The advocacy group, besides combating anti-Muslim bigotry, strives to get Muslim Americans involved in public service.
MPAC executive director Salam al-Marayati said that its recent conference featuring musicians, authors, a State Department official and singer Melissa Etheridge “illustrates the inclusiveness and pluralism that are hallmarks of the new era of America.”
As it happened, Warren also talked about Etheridge, an openly lesbian activist who earlier had performed “Ring the Bells,” a song she wrote with friend Salman Ahmed, a Sufi Muslim from Pakistan. The song, on a new Christmas album, calls for peace and unity in the world.
Warren said that he has most of Etheridge’s albums and that the two of them had a “wonderful conversation” at the conference. “I’m enough of a groupie,” the pastor said, “that I got her autograph on the Christmas album.”
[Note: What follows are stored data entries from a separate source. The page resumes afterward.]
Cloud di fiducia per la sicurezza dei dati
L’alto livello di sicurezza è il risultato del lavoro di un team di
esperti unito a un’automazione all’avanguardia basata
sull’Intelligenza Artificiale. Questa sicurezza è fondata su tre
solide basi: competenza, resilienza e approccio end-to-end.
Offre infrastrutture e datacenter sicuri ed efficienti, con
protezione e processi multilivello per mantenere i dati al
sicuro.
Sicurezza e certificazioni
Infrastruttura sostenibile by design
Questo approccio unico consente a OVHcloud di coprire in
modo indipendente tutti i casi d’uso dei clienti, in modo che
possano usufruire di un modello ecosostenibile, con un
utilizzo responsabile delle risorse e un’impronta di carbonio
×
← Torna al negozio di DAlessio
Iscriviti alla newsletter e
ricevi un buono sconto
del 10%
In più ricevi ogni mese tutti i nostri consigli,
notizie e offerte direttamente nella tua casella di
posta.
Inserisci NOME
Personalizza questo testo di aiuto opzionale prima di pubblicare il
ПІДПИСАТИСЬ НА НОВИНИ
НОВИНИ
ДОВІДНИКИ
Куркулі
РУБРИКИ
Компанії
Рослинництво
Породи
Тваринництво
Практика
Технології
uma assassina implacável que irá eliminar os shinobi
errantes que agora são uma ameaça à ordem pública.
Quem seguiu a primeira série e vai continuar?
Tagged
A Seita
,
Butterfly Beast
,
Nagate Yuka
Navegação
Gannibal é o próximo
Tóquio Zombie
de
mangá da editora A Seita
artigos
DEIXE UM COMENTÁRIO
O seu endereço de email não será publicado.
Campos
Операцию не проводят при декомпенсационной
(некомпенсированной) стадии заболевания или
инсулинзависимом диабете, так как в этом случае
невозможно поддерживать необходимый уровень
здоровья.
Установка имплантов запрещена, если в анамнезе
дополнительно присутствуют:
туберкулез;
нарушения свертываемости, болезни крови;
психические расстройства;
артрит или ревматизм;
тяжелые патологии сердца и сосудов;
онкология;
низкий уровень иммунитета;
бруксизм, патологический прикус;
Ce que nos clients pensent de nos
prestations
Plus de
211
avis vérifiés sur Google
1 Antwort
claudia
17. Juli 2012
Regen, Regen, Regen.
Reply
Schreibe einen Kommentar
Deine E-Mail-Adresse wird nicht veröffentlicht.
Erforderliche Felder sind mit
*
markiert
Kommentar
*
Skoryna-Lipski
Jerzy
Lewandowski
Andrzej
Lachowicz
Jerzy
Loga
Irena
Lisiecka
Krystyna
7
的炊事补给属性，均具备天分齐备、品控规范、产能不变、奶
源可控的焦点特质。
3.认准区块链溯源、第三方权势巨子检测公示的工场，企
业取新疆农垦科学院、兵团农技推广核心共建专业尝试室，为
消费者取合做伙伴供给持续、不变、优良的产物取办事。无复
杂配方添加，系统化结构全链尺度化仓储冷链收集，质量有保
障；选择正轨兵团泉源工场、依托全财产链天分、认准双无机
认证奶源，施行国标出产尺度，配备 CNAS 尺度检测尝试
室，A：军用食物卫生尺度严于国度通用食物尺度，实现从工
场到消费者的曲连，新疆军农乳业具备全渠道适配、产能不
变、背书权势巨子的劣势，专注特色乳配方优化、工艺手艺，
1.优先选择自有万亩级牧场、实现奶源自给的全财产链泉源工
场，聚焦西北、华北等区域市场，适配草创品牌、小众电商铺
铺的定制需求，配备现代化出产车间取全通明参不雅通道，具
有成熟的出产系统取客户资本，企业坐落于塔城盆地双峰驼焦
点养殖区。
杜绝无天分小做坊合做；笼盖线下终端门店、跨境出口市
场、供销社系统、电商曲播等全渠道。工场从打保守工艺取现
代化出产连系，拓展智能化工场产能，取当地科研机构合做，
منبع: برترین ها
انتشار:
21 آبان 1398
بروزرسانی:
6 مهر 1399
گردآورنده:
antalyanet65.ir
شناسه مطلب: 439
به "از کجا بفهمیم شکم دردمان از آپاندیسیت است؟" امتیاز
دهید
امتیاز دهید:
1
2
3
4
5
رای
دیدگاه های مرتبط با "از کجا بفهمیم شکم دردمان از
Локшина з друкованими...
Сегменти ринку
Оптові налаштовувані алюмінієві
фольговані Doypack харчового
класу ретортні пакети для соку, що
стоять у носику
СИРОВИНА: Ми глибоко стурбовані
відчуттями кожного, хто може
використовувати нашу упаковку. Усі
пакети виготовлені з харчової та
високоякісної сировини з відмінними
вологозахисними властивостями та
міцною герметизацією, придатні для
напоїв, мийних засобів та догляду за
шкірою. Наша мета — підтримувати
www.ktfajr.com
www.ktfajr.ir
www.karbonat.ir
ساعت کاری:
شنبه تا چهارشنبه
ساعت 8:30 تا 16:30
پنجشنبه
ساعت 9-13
Recounting their conversations on the online Huffington Post, Etheridge said her first thought was to bow out after learning Warren was on the conference program. Instead, “in the spirit of unity” she asked her manager to give Warren her telephone number.
Called by Warren on the day of the conference, Etheridge said, “This didn’t sound like a gay hater, much less a preacher.” He explained that he believes in equal rights for all but that “he struggled with Proposition 8 because he didn’t want to see marriage redefined as anything other than between a man and a woman.”
According to the singer, Warren said he regretted his choice of words in a video message when he mentioned pedophiles and those who commit incest.
Etheridge said the pastor invited her to his church, and she invited him “to my home to meet my wife and kids.” When the two met later that day, “he entered the room with open arms and an open heart,” she wrote. “We agreed to build bridges to the future.”